Up until we discovered Beyond Meat’s Hot Italian Sausages, I found most alt-meats crappy. The burgers tasted off; I’d much prefer a homemade bean burger (still do) to the patties of ground-beef-looking stuff shaped into thin discs. Faux-chicken patties were bland and really just vehicles for deep-fried things. Tofu dogs were gross.
I remember feeling extreme skepticism the first time I pan-fried a pair of Beyond Meat Italian Sausages, probably two years ago. The rest of the alt-meats sucked. Why should this one prevail?
Prior to cooking the sausages, I slow-sauteed sliced onion and green pepper, until sweet and unctuous. A proper Italian sausage sandwich, in my opinion, doesn’t need more than sausage + onion + pepper.
I slid the sausages into one of those soft brioche hot dog buns from Whole Foods Market; the buns may be WFM’s most powerful triumph. Using tongs, I covered the top of the sausages with onions and peppers.
One bite. Fennel and hot pepper, grease and snap. Sweet, soft onions and peppers. I found my first alt-meat success. The product is a masterpiece.

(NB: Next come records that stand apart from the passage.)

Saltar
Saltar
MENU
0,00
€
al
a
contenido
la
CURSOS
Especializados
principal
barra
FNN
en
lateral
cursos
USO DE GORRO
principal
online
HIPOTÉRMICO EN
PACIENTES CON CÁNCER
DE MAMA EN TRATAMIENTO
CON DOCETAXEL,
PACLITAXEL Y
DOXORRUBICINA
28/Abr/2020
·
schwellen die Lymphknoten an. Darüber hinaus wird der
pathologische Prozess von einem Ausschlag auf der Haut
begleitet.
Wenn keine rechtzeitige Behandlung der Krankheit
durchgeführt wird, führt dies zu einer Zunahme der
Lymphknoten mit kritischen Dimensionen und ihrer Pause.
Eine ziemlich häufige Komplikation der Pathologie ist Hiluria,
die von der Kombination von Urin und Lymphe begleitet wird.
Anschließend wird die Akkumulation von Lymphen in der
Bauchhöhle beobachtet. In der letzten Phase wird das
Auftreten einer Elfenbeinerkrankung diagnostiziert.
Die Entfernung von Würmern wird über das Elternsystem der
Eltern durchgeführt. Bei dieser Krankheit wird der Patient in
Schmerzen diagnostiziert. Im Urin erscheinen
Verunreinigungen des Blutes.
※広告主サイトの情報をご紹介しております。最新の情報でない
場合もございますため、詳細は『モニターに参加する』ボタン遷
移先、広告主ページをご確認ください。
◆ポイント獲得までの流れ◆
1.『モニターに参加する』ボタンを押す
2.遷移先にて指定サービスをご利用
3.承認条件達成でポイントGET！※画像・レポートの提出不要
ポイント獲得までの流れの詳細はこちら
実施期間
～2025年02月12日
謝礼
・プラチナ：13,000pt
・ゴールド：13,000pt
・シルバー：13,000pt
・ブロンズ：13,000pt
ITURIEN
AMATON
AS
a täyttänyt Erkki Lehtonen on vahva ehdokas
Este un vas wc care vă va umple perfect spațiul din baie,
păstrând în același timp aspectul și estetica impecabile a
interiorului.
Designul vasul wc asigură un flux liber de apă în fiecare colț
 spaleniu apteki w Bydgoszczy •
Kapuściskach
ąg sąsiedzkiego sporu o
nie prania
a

Beyond Meatballs taste meaty
Two weeks ago I ran across a new Beyond Meat product: Italian meatballs. Given the wonders of the company’s Italian sausages, I picked up a package in a refrigerator. Eight bucks for 12 meatballs, which weighed just 10 ounces. That’s nearly $13 a pound. Ouch.
For a recent dinner we warmed tomato sauce we made in the fall with tomatoes from Black Cat Organic Farm. We heated a cast-iron skillet, and placed the alt-meatballs in the dry pan — no oil, per the instructions. Soon, they began sizzling. I turned one and the bottom was crisp and caramelized — perfect. After about 10 minutes of moving meatballs around to char all sides, we were ready.

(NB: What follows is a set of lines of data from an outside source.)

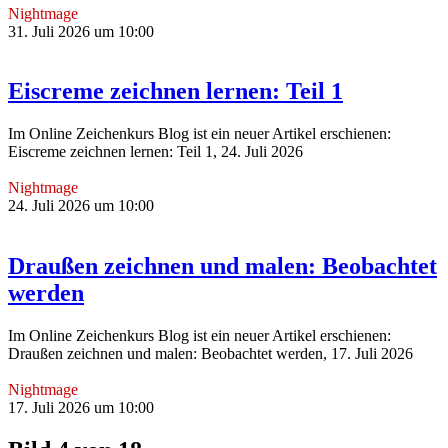
Nightmage
31. Juli 2026 um 10:00
Eiscreme zeichnen lernen: Teil 1
Im Online Zeichenkurs Blog ist ein neuer Artikel erschienen:
Eiscreme zeichnen lernen: Teil 1, 24. Juli 2026
Nightmage
24. Juli 2026 um 10:00
Draußen zeichnen und malen: Beobachtet
werden
Im Online Zeichenkurs Blog ist ein neuer Artikel erschienen:
Draußen zeichnen und malen: Beobachtet werden, 17. Juli 2026
Nightmage
17. Juli 2026 um 10:00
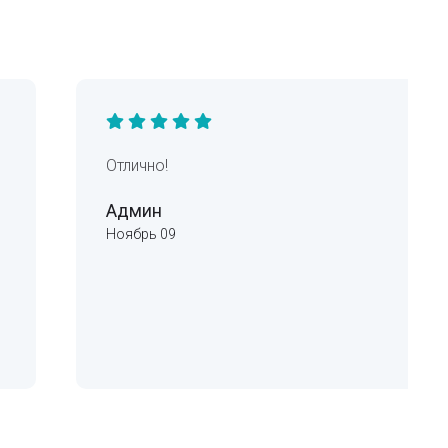
Отлично!
Админ
Ноябрь 09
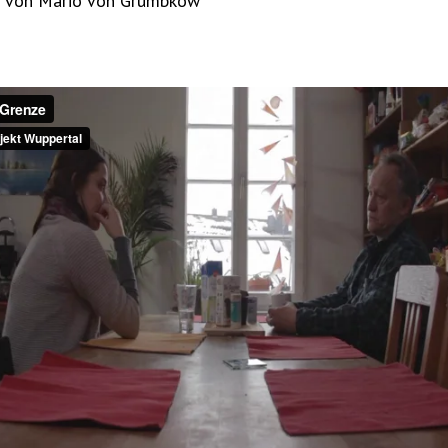
– von Mario von Grumbkow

Hot spaghetti in a bowl. Tomato sauce on top. Meatballs decorating the beige-and-red mound.
“Too meaty!” says Annie upon her first bite. She hasn’t eaten meat for decades, but she remembers the flavor. “Also, I’m not tasting much in the way of Italian seasoning. Rather than an Italian meatball, it just tastes like a meatball. At least it’s versatile. Could be used in other cuisines.”

Exterior texture is winning. Interior needs R&D.
I appreciated how the meatballs gained a pleasing crust after minutes in the pan. Beyond Meat nailed that part of the texture equation. Unfortunately, the meat within the crust was too chewy; a good Italian meatball is light and slightly crumbly rather than taffy-like. In fact, the interiors were so dense that sauce didn’t penetrate the balls the next day, after I reheated them for about an hour in hot tomato sauce.
As a planty person who occasionally eats the flesh of dead animals, I didn’t find them too “meaty.” But Annie was right about the seasoning. Too meh.
I think they stand as a decent attempt. For meat lovers hunting for alternatives, these indeed seem … meaty. With louder seasoning and a lighter texture, they’ve got potential.
Either way, these alt-balls are too expensive.